Drawing a diameter across a circle effectively divides it into two equal halves, each being a semicircle.
The circumference of a semicircle is simply half that of the full circle.
$$ S_c = \pi \cdot r $$
Explanation: Considering r as the radius of the circle and C=2πr as the full circumference, the length of the semicircle is computed as πr.

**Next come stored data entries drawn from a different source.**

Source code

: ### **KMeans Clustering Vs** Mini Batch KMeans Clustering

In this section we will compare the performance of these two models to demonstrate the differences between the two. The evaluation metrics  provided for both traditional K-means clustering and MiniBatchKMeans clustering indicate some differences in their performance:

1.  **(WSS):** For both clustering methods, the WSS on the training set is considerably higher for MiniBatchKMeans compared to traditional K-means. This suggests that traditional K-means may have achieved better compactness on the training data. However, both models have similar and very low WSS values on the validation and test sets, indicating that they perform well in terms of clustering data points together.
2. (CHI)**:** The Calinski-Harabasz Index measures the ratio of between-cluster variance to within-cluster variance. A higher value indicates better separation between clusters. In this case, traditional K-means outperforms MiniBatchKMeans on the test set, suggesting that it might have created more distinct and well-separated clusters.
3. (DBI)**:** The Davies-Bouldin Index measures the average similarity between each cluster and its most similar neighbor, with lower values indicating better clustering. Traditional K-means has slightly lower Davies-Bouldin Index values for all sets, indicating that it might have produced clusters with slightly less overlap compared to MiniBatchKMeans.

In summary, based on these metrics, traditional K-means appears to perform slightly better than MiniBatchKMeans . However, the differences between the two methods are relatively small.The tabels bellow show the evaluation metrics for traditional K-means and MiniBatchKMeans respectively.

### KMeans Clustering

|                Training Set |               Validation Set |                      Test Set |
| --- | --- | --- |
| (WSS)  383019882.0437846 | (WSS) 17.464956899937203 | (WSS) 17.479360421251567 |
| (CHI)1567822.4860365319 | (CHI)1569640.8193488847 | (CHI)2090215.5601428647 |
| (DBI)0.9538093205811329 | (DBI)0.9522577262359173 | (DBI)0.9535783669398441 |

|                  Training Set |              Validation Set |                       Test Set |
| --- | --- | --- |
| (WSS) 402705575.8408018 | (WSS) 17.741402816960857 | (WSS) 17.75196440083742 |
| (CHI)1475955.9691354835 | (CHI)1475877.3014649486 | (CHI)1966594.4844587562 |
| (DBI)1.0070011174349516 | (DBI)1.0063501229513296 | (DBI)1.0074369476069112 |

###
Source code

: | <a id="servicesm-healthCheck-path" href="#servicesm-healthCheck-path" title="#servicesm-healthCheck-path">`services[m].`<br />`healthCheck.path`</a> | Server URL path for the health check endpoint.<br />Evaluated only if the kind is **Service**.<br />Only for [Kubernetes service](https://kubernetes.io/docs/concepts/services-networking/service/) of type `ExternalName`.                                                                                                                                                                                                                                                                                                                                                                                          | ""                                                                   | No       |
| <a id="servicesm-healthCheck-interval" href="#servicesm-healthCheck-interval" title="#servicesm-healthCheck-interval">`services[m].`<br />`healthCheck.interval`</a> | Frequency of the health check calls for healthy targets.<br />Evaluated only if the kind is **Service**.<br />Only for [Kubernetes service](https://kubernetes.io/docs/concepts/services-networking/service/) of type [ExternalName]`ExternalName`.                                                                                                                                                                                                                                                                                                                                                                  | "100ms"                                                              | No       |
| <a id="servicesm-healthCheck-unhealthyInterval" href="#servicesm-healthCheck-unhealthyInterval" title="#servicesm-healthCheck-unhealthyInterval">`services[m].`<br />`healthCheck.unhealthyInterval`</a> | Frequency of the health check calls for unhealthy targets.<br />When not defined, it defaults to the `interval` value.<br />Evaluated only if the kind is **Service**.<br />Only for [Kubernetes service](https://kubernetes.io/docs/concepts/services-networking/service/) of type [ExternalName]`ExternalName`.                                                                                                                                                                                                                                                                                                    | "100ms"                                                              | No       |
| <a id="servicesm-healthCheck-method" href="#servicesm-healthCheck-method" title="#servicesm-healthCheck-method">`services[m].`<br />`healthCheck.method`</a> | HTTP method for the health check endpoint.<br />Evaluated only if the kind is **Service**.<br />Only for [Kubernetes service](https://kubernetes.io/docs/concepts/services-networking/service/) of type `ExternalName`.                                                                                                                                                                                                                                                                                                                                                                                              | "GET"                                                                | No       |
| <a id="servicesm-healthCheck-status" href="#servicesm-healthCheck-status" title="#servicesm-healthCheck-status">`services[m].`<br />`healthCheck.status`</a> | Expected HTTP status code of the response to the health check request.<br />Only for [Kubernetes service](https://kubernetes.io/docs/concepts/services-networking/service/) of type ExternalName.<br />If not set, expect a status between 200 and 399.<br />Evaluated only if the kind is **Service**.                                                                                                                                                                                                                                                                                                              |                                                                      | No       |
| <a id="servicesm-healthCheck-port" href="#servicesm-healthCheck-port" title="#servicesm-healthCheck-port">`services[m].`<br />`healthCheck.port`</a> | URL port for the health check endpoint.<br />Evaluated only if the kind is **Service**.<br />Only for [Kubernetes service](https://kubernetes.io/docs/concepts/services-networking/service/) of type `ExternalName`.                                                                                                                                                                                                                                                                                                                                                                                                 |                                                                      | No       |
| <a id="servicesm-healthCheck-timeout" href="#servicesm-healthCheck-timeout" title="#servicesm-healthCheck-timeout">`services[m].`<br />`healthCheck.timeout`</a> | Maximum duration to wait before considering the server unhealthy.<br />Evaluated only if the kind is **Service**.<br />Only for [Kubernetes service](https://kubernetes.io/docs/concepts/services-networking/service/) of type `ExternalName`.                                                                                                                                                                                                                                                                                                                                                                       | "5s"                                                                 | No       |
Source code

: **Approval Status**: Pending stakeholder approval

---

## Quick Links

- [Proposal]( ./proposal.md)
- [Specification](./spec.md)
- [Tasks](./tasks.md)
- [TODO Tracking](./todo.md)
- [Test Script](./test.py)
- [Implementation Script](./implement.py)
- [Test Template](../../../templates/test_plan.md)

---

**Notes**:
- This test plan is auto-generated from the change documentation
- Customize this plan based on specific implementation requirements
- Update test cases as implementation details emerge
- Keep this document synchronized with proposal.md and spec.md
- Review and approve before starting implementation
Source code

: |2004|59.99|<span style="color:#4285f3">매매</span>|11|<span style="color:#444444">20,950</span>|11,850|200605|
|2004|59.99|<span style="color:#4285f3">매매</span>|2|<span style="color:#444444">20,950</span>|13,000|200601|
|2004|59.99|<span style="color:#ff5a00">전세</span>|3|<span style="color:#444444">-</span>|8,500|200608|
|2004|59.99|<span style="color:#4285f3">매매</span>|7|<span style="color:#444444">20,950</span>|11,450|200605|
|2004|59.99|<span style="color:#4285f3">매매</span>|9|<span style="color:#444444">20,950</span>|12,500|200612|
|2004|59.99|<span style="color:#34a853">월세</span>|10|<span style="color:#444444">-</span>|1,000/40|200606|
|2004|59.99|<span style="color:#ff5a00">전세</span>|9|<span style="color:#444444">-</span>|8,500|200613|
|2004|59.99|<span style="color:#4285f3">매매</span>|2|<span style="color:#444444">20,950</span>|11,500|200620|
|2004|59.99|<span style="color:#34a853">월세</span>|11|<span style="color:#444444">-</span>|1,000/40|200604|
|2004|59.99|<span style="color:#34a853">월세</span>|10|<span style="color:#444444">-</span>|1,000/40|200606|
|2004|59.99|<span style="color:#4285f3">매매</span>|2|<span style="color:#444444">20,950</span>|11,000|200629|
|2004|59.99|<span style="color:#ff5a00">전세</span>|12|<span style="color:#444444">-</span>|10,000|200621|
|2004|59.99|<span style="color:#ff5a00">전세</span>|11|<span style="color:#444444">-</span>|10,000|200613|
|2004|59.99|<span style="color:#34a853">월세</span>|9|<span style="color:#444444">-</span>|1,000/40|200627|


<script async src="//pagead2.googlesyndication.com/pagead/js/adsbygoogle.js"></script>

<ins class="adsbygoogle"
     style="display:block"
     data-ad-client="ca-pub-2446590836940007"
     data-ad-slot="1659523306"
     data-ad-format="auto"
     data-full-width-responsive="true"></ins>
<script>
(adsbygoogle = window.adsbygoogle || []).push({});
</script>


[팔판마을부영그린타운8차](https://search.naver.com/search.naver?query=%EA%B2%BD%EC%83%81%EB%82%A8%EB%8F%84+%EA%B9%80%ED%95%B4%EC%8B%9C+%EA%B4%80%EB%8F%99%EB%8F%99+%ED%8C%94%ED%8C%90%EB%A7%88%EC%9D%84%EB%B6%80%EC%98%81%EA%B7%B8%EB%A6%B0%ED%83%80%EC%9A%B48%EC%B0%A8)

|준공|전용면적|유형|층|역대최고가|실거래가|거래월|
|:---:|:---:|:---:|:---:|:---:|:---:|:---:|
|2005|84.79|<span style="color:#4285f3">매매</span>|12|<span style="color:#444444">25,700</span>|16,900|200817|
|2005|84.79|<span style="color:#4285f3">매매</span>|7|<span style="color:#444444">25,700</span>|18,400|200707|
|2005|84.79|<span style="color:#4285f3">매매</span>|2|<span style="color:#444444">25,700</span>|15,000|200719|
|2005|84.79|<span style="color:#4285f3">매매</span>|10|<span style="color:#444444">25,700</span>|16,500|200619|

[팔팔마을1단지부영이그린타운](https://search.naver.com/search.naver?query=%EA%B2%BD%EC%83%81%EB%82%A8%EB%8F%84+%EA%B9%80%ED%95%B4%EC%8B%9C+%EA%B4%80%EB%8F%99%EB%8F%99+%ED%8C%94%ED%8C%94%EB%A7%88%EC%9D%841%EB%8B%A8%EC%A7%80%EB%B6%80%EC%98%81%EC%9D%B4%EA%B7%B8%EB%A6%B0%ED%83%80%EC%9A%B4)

In formula terms, $$ S_c = \frac{C}{2} = \frac{2 \pi \cdot r}{2} = \pi \cdot r $$
The space between the diameter and the semicircle's curve is referred to as a semicircular region.
The area of this semicircular region is exactly half the area of the entire circle.
$$ A_{sc} = \frac{r^2 \pi}{2} $$
Explanation: Given the circle's area is A=πr^2, the area of the semicircular region follows as $$ A_{sc} = \frac{A}{2} = \frac{r^2 \pi}{2} $$
Insights
Here are some insights and interesting facts about semicircles:
- An angle inscribed in a semicircle is always a right angle.
This geometric property is frequently leveraged in Euclidean geometry.Proof: Imagine a circle centered at O with a diameter AB.
Select any point C on the semicircle that is bounded by A and B. The goal is to prove that angle ACB forms a right angle (90°).
Draw the line OC.
Since OA and OB are radii of the circle and thus equal in length, and OC is also a radius, it too shares this equal length. $$ \overline{OA} = \overline{OB} = \overline{OC} $$ The central angle AOC covers the arc AC and the angle BOC the arc BC. The angle AOB which spans the full arc ACB is 180°, indicative of a semicircle,
According to the Inscribed Angle Theorem, an angle inscribed in a circle is half the central angle that spans the same arc. Hence, if the central angle over the arc ACB is a straight angle AOB = 180°, then the inscribed angle ACB is 180°/2, namely 90°, confirming ACB is a right angle.
- Any triangle inscribed in a semicircle is a right-angled triangle with the diameter serving as its hypotenuse.
This inference is also drawn from the Inscribed Angle Theorem. If the central angle equals 180°, then the angle at the perimeter is halved to 90°.
And so forth.